Lopez further laments the loss of dedicated crew members and equipment providers. The loss of film doesn’t only mean the loss of productions, it also entails the loss of outlets for aspiring filmmakers. It’s both a cultural and economic issue, as creative people are leaving in droves to find suitable work.
“The question becomes: Is it possible for independent filmmakers in town, now that we’ve lost the incentives, to get the support they need from major production resources to create independent content that can do major festivals?” Lopez comments.
The sad answer to his question: For the most part local film has disappeared. Big productions are exiting or have already. With them goes talented crew members who could make a film-festival worthy short or feature. While his current outlook on Wilmington film is dismal, he does believe in the future, state incentives and other perks will regain prominence and usher in a new wave of activity.

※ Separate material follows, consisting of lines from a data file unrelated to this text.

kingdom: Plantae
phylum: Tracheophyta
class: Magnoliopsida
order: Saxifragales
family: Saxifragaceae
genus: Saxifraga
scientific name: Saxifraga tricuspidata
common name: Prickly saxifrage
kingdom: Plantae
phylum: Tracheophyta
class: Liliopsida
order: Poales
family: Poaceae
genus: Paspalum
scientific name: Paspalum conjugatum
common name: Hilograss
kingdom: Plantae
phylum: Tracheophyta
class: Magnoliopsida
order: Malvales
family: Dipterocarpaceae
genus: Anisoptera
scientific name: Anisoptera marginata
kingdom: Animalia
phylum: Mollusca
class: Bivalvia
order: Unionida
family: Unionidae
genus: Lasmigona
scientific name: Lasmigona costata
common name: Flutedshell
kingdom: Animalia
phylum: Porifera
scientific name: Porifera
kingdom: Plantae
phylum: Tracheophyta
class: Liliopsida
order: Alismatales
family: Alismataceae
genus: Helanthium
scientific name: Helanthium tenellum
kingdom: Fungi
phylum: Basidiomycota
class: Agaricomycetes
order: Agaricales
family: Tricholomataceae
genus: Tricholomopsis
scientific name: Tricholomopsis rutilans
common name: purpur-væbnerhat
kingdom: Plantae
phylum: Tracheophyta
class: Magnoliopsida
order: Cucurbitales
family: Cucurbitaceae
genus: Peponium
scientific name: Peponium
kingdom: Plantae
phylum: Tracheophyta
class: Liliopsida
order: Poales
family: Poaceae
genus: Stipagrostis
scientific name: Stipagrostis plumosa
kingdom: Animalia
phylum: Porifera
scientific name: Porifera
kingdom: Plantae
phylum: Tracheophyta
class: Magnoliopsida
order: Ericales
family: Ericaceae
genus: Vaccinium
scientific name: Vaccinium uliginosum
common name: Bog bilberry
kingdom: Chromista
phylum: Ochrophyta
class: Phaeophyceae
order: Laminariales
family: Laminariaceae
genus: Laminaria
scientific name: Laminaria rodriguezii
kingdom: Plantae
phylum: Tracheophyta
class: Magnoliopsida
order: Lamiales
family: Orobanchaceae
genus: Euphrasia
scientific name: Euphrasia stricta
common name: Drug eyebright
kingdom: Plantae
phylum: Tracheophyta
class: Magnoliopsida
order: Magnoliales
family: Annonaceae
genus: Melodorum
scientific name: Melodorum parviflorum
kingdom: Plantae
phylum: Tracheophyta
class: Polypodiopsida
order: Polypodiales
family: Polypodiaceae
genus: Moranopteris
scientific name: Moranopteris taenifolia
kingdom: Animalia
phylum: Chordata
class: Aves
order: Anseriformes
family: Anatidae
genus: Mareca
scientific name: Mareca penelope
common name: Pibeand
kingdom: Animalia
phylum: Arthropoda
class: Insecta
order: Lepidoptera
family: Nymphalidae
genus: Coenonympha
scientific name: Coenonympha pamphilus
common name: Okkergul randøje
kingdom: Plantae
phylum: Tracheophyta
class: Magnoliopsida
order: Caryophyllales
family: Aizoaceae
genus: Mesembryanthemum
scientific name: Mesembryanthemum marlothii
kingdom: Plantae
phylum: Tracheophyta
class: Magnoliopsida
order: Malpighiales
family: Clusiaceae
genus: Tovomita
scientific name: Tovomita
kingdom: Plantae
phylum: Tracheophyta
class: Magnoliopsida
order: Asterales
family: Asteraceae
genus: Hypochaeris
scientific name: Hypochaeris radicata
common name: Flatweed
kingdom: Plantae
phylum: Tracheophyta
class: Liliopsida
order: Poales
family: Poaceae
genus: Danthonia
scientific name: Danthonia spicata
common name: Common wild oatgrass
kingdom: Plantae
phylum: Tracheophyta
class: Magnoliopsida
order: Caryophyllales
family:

For now, however, Lopez looks forward to setting Wilmington ablaze with the spirit of indie cinema, but he has no intentions of passing the festival’s torch to someone else. “If somebody had an interest to take over the reins, they could talk to me about it, but at this point, I don’t think it’s necessary,” he says. “I would just encourage someone to do their own thing. All they’ll inherit is a nightmare. You’d want to do your own thing because that’s the spirit of independent art.”